Fidelity to those principles is the only workable and intellectually honest form of originalism, and as Edwin Chereminsky recently pointed out in an editorial for the New York Times, it is definitely not the originalism of Amy Coney Barrett.

Chereminsky is a prominent legal scholar, and Dean of Berkeley’s law school, and he points to the numerous problems with Barrett’s purported “public” originalism–the notion that the constitution must be interpreted to mean what the public thought it meant when it was ratified.

In fact, under the original public meaning of the Constitution, it would be unconstitutional to elect a woman as president or vice president until the Constitution is amended. Article II refers to them with the pronoun “he,” and there is no doubt that original understanding was that only men could hold these offices.

Throughout American history, the Supreme Court has rejected originalism and protected countless rights that cannot possibly be justified under that theory. For example, the court has interpreted the word “liberty” in the Constitution to protect the right to marry, to procreate, to custody of one’s children, to keep the family together, to control the upbringing of one’s children, to purchase and use contraceptives, to obtain an abortion, to engage in private adult consensual same-sex sexual activity, and to refuse medical treatment.

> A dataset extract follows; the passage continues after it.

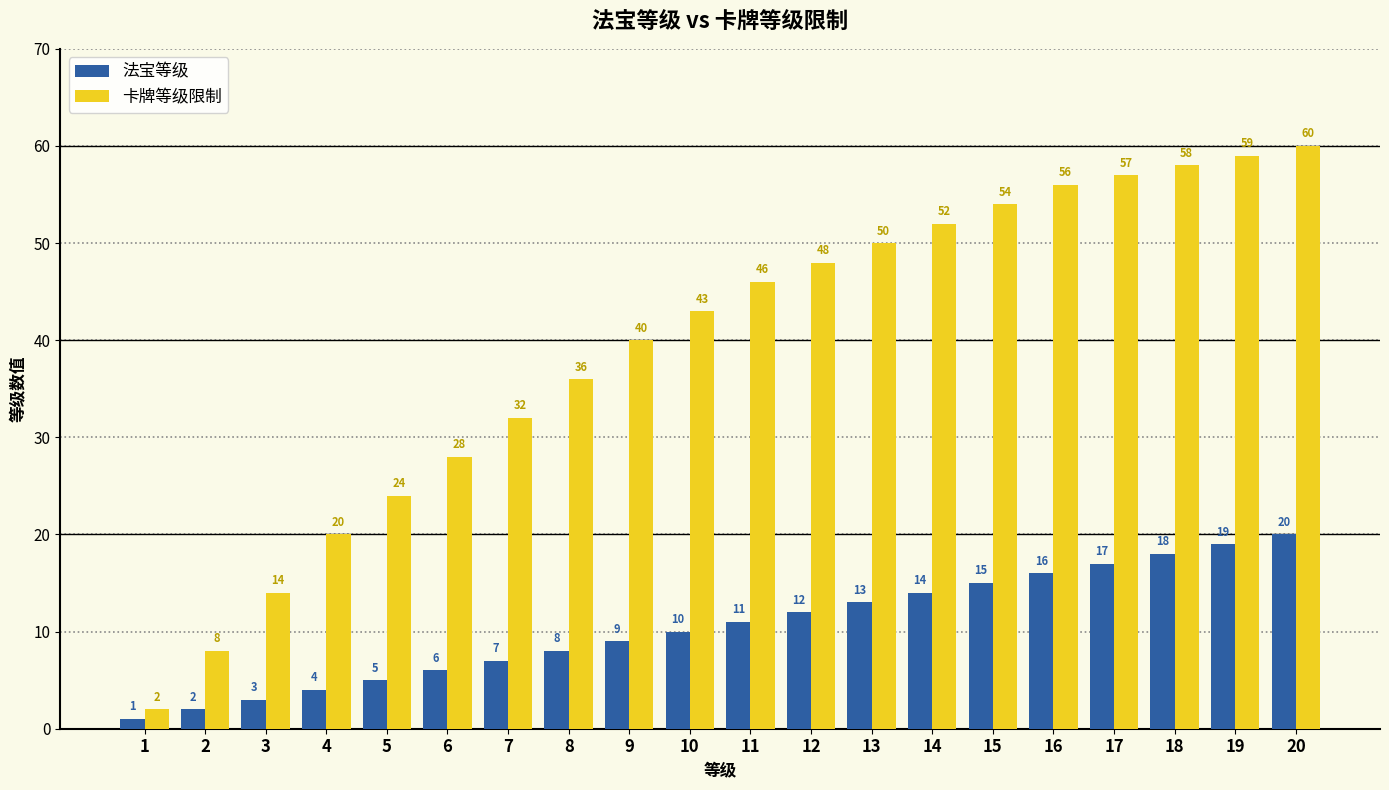

Which category has the lowest value in the 法宝等级 series?

1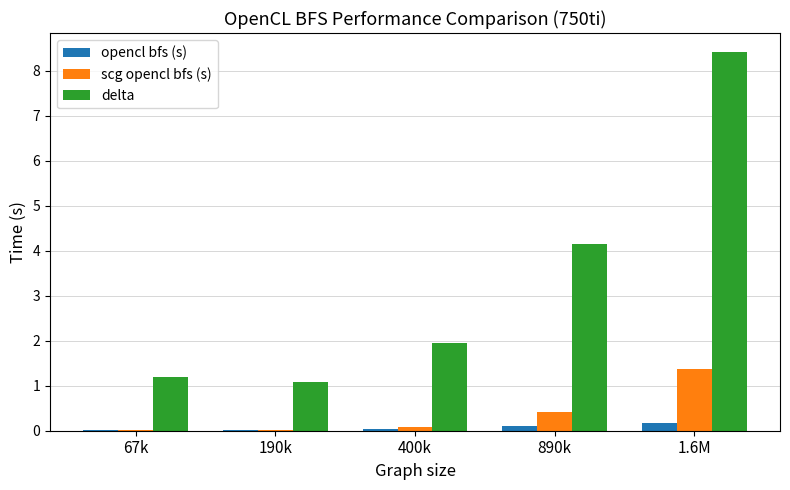

What is the maximum value shown in the chart?

8.4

The Dean points out that rejection of Barrett’s understanding of originalism is anything but new. He quotes the 19th century Chief Justice, John Marshall, who wrote that “we must never forget that it is a Constitution we are expounding,” a Constitution “meant to be adapted and endure for ages to come.” Furthermore,

It is a myth to say that an “original public understanding” can be identified for most constitutional provisions because so many people were involved in drafting and ratifying them. In teaching constitutional law, I point to the many instances where James Madison and Alexander Hamilton disagreed about such fundamental questions as whether the president possesses any inherent powers.

Chereminsky makes a point I also make to my classes: how can “original public meaning” guide today’s courts in deciding whether the police can take DNA from a suspect to see if it matches evidence in unsolved crimes, or obtain stored cellular phone location information without a warrant?

The “public originalism” invented by Scalia and embraced by Barrett is an ahistorical cover intended to obscure and justify the judicial activism they profess to deplore–an intentionally dishonest construct allowing judges to favor the privileged and protect the status quo.

Placing Barrett on the Supreme Court dishonors both the Court and the Senators who vote to confirm her.